Rédigez la suite du texte sur le partage de compétence entre juge administratif et juge judiciaire pour les dommages de travaux publics, en reprenant juste après sa dernière phrase.

EXTRAIT DU TEXTE
::::::::::

La jurisprudence considère comme véhicule tout engin susceptible de se mouvoir au moyen
d’un « dispositif propre », tel qu’un moteur par exemple (sont donc exclus les brouettes, ou
les tondeuses à gazon…).
Il faut néanmoins que le véhicule soit la cause déterminante du dommage ; ce n’est pas le cas
si l’origine du dommage est la mauvaise organisation des travaux, ce que le juge administratif
admet assez largement (accident causé, certes par un véhicule, mais mauvaise surveillance du
chantier, absence de précautions prises…).
• Les dommages causés aux usagers des SPIC. Il existe un bloc de compétence judiciaire, au
profit des usagers des SPIC, même s’ils utilisent des ouvrages publics ou s’ils sont victimes de
dommages de travaux publics. Même si le dommage est causé du fait de l’ouvrage (grâce
auquel le service public fonctionne), le juge va considérer que le dommage est le résultat du
fonctionnement du SPIC (la victime sera indemnisée en tant qu’usager du SPIC – qui utilise
l’ouvrage public, et non en tant qu’usager de l’ouvrage public utilisé par le SPIC). Cette
solution a été fixée dans un arrêt de principe du tribunal des conflits (24 juin 1954, Dame
Galland, req. n° 1453, à propos d’un incendie provoqué par la foudre qui s’est propagée par
le réseau de distribution d’eau ; même si le réseau (ouvrage public) est la cause du dommage,
du fait de l’absence d’un dispositif de sécurité, la compétence est celle du juge judiciaire car
la victime est usager du SPIC, et le dommage est survenu à l’occasion de la fourniture de la
prestation à l’usager) .
Ce bloc de compétence juridictionnelle s’explique aussi parce que le juge estime que les liens
contractuels qui existent entre les SPIC et leurs usagers sont des liens de droit privé ; de la
même manière, même si des litiges sont nés de l’exécution de travaux publics, le juge
judiciaire est compétent dès lors que les parties sont unies par un contrat de droit privé. La
compétence juridictionnelle issue de ces liens contractuels prime sur celle qui résulte de
l’ouvrage public à l’origine du dommage (la compétence suit le fond).

::::::::::

Lignes du jeu de données:
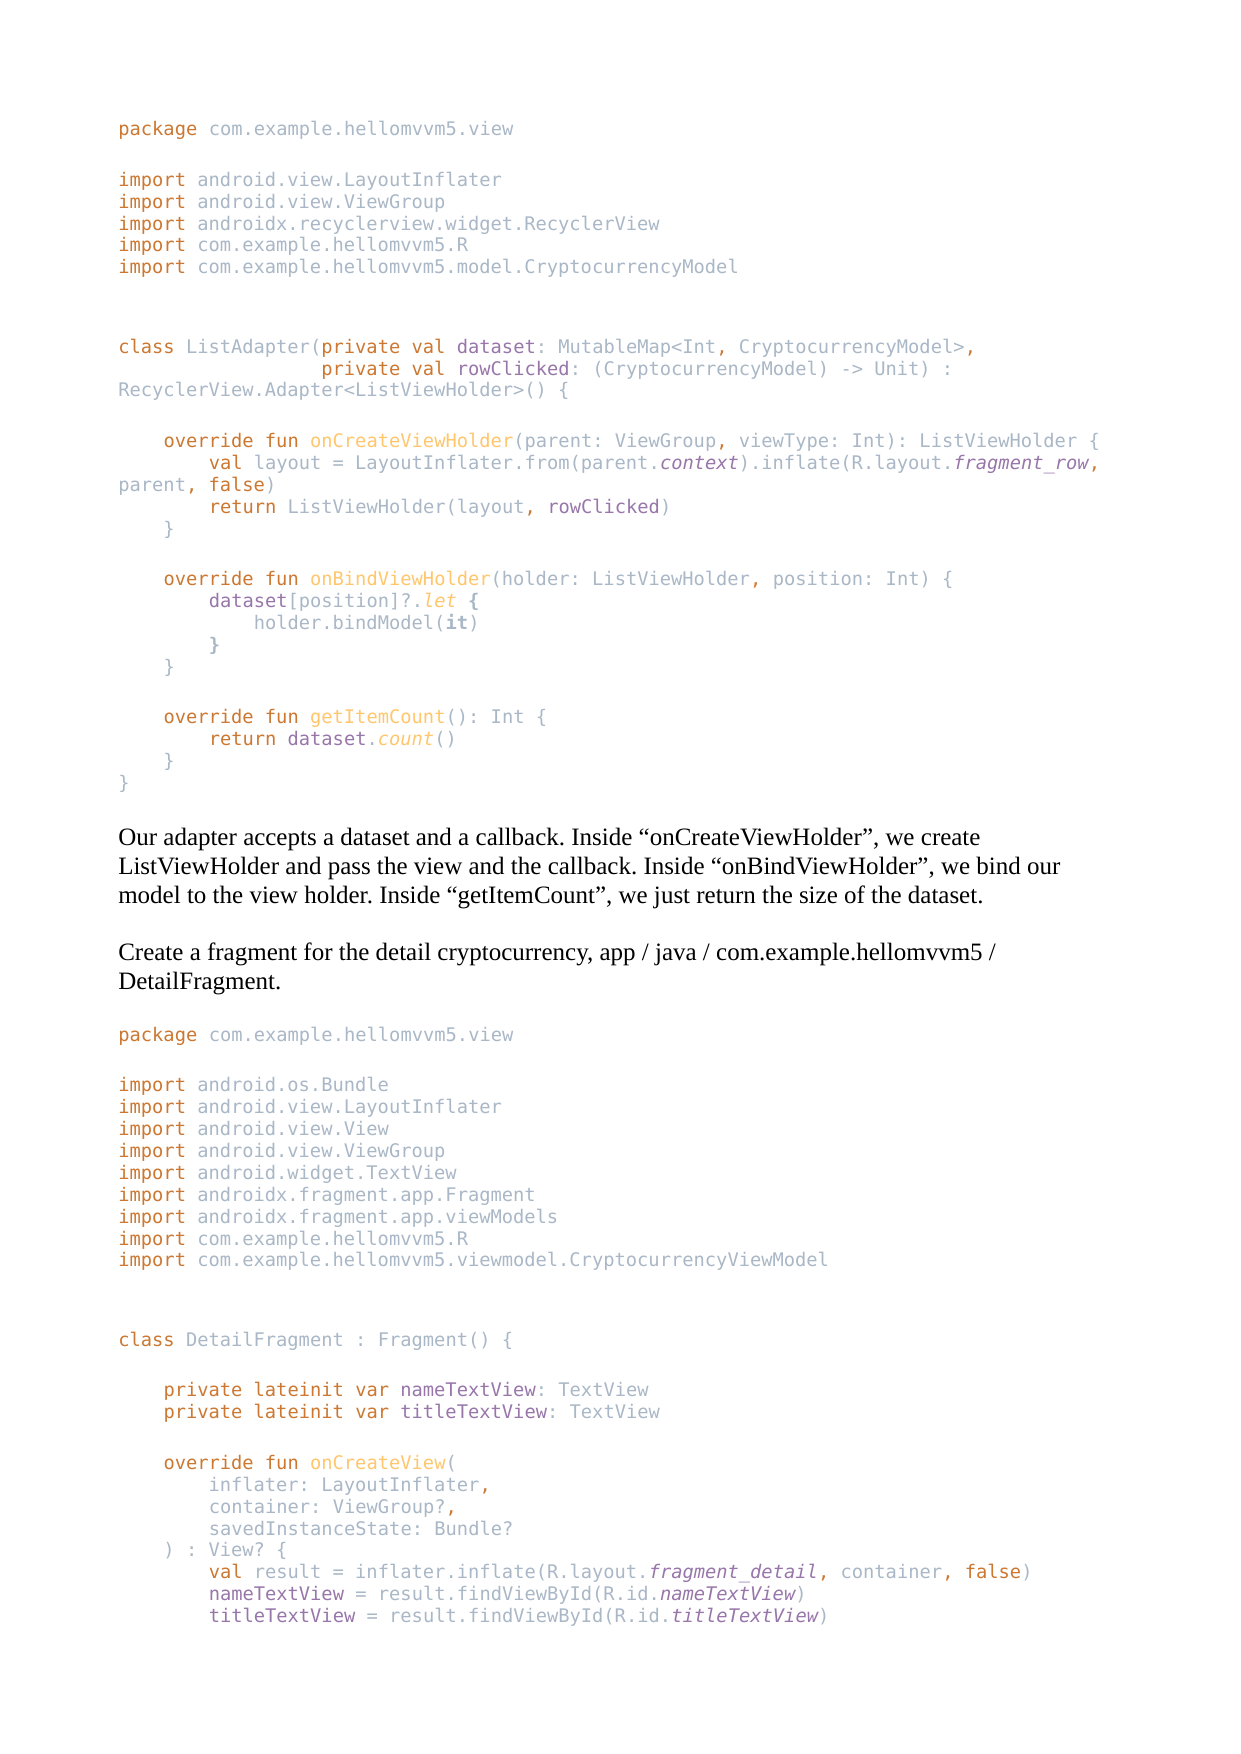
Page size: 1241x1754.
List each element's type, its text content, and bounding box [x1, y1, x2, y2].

text Create a fragment for the detail cryptocurrency, app / java / com.example.hellomvvm5 / DetailFragment. [118, 937, 1122, 995]
text Our adapter accepts a dataset and a callback. Inside “onCreateViewHolder”, we create ListViewHolder and pass the view and the callback. Inside “onBindViewHolder”, we bind our model to the view holder. Inside “getItemCount”, we just return the size of the dataset. [118, 822, 1122, 909]
text package com.example.hellomvvm5.view import android.os.Bundle import android.view.LayoutInflater import android.view.View import android.view.ViewGroup import android.widget.TextView import androidx.fragment.app.Fragment import androidx.fragment.app.viewModels import com.example.hellomvvm5.R import com.example.hellomvvm5.viewmodel.CryptocurrencyViewModel class DetailFragment : Fragment() { private lateinit var nameTextView: TextView private lateinit var titleTextView: TextView override fun onCreateView( inflater: LayoutInflater, container: ViewGroup?, savedInstanceState: Bundle? ) : View? { val result = inflater.inflate(R.layout.fragment_detail, container, false) nameTextView = result.findViewById(R.id.nameTextView) titleTextView = result.findViewById(R.id.titleTextView) [118, 1024, 1122, 1627]
text package com.example.hellomvvm5.view import android.view.LayoutInflater import android.view.ViewGroup import androidx.recyclerview.widget.RecyclerView import com.example.hellomvvm5.R import com.example.hellomvvm5.model.CryptocurrencyModel class ListAdapter(private val dataset: MutableMap<Int, CryptocurrencyModel>, private val rowClicked: (CryptocurrencyModel) -> Unit) : RecyclerView.Adapter<ListViewHolder>() { override fun onCreateViewHolder(parent: ViewGroup, viewType: Int): ListViewHolder { val layout = LayoutInflater.from(parent.context).inflate(R.layout.fragment_row, parent, false) return ListViewHolder(layout, rowClicked) } override fun onBindViewHolder(holder: ListViewHolder, position: Int) { dataset[position]?.let { holder.bindModel(it) } } override fun getItemCount(): Int { return dataset.count() } } [118, 118, 1122, 794]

::::::::::

CORRIGÉ DE L'EXERCICE
• Le juge judiciaire est toujours compétent en matière de voie de fait, même lorsque le litige
est survenu par la réalisation de travaux publics, ou par l’implantation d’un ouvrage public. Le
juge judiciaire peut ordonner l’interruption des travaux, voire même ordonner la démolition
de l’ouvrage. La réserve est que l’arrêt Bergoend de 2013 a strictement cantonné la notion
de voie de fait, exigeant que le travail public entraîne une extinction du droit de propriété.
Les travaux publics peuvent donner lieu à deux sortes de contentieux : celui lié à
l’interprétation et à l’application des contrats qui concernent l’exécution des travaux publics
(contentieux contractuel) ; et celui lié à la réparation des dommages de travaux publics, qui
est un contentieux extracontractuel. Cette notion de dommages de travaux publics n’est, là
encore, pas définie par la loi, c’est la jurisprudence du Conseil d’Etat et du Tribunal des
conflits qui permet de connaître l’étendue de cette notion, qui est fonction du lien entre le
dommage et le travail public ou l’ouvrage public.
Le régime juridique de la réparation des dommages de travaux publics obéit à un certain
nombre de règles particulières qui échappent ou dérogent au droit commun de la
responsabilité administrative, pour faciliter l’indemnisation des victimes.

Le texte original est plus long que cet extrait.